Ultrasound imaging techniques have been employed for some time by physicians in examining the condition of the body's internal organs without physical intrusion into the body cavity. In applying such techniques, high frequency ultrasonic sound is transmitted into the body usually through an ultrasonic transducer moved about the surface of the body. Some of this sound is reflected by internal organs with the intensity and spatial characteristics of the reflected sound corresponding to the arrangement and physical condition of the reflecting organs. The transducer receives the reflected sound and converts it to corresponding electrical pulses which are transmitted to an electronic analyzer. The information embodied in the pulses is electronically interpreted by the analyzer and displayed on a video monitor as shadowy images of the internal organs for review by attending physicians.
Ultrasonography has proven particularly useful in its application to the obstetric and gynecologic patient Although at its inception, ultrasound in such applications was limited to the most basic description and measurements of the fetus, today subtle abnormalities or maladies of almost every fetal organ system as well as of the organs of the female reproductive system are being imaged routinely and made the basis of diagnosis and treatment. As a result of increased reliance on ultrasound, the skill and experience of physicians and other medical personnel who apply ultrasonographic techniques and interpret the shadowy and often illusive sonographic images that result has become an increasingly critical factor in accurate and reliable diagnosis.
Unfortunately, clinical training of medical personnel in ultrasound techniques and analysis has heretofore been severely limited because such training has been restricted to experience gained through ultrasonographic examination of actual living patients. Naturally, one cannot choose the number and frequency of such patients or the types and degrees of their respective maladies.

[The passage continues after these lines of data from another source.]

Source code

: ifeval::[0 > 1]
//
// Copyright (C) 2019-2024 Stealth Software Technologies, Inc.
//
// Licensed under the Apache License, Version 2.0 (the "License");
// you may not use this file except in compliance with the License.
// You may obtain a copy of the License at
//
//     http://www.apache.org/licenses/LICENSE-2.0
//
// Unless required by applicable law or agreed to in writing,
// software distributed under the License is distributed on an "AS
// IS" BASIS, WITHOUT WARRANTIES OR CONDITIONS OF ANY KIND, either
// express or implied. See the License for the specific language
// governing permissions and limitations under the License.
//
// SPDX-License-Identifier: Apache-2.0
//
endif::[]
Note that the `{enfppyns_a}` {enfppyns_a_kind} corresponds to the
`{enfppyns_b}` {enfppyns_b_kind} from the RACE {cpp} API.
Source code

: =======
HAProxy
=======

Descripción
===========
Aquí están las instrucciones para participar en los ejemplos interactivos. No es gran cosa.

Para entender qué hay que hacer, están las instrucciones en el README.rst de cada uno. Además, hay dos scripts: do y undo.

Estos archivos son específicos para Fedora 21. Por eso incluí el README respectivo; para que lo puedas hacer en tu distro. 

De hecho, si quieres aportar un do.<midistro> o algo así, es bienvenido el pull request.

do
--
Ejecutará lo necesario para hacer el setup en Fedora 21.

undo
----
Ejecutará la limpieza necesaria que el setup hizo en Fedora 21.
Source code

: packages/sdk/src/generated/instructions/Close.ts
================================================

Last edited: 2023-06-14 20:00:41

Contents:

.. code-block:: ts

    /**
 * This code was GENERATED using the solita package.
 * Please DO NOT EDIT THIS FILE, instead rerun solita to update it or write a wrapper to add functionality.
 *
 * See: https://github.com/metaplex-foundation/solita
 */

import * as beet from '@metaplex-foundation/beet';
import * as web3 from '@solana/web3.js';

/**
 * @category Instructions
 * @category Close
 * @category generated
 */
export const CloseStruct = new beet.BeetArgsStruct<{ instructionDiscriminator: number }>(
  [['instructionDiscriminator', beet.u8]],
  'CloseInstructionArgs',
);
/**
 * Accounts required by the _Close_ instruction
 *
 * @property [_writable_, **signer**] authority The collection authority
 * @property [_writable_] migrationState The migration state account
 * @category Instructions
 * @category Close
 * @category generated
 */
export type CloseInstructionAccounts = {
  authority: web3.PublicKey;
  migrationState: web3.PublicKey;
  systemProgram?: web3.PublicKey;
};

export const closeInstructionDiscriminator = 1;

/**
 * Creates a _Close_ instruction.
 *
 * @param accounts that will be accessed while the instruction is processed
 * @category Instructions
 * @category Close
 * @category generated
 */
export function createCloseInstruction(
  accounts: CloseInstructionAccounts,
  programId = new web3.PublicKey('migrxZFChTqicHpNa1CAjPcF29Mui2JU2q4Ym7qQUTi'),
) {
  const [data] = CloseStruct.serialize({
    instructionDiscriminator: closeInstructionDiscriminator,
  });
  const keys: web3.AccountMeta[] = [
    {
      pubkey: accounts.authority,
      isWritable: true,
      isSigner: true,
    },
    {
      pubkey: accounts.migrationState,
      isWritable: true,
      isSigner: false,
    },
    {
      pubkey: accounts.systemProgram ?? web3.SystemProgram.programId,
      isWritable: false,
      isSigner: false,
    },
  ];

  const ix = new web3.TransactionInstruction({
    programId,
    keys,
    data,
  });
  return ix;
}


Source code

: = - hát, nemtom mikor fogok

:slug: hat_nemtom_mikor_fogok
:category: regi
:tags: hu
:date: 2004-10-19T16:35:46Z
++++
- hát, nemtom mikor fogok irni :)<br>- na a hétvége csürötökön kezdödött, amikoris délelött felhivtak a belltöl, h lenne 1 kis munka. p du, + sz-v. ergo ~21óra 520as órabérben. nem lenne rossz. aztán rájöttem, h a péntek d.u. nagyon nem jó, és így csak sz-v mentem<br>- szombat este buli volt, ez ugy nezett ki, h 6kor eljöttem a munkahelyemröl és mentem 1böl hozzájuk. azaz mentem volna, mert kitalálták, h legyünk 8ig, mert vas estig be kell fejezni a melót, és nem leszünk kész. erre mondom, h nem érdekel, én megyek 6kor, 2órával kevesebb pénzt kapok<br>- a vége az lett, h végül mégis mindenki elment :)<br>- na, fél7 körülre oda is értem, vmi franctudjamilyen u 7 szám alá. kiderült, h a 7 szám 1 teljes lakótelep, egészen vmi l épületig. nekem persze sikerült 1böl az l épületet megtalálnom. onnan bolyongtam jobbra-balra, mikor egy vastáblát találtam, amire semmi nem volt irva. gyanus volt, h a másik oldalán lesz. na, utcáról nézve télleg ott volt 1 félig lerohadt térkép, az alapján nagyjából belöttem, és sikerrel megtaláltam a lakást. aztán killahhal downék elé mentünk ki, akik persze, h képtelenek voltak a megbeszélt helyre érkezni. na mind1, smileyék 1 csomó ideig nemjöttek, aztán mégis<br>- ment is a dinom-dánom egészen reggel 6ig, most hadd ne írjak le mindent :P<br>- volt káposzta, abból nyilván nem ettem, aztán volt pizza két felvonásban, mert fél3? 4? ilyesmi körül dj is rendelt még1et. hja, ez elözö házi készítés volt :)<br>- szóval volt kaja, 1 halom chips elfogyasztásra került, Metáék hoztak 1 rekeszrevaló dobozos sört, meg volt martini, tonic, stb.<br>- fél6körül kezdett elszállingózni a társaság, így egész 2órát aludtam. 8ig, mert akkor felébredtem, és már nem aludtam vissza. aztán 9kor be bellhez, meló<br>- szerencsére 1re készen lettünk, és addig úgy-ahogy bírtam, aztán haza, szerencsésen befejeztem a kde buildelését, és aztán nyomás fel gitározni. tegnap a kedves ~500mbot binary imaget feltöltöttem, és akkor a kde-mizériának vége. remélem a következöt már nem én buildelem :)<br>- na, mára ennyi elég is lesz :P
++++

Consequently, training through actual experience has proven to be sporadic at best and generally limited to the most commonly encountered maladies. Years of experience have thus commonly been required to qualify a physician for accurate and reliable sonographic application and analysis and many less experienced physicians have often been forced to refer patients to more experienced ultrasound "experts" resulting in corresponding additional time, expense and hardship for these patients.
A continuing and unaddressed need exists, therefore, for a reliable and highly accelerated method and enabling apparatus for training medical personnel in the use of ultrasound equipment and in the interpretation and analysis of resulting sonographic images. It is to the provision of such a method and apparatus that the present invention is primarily directed.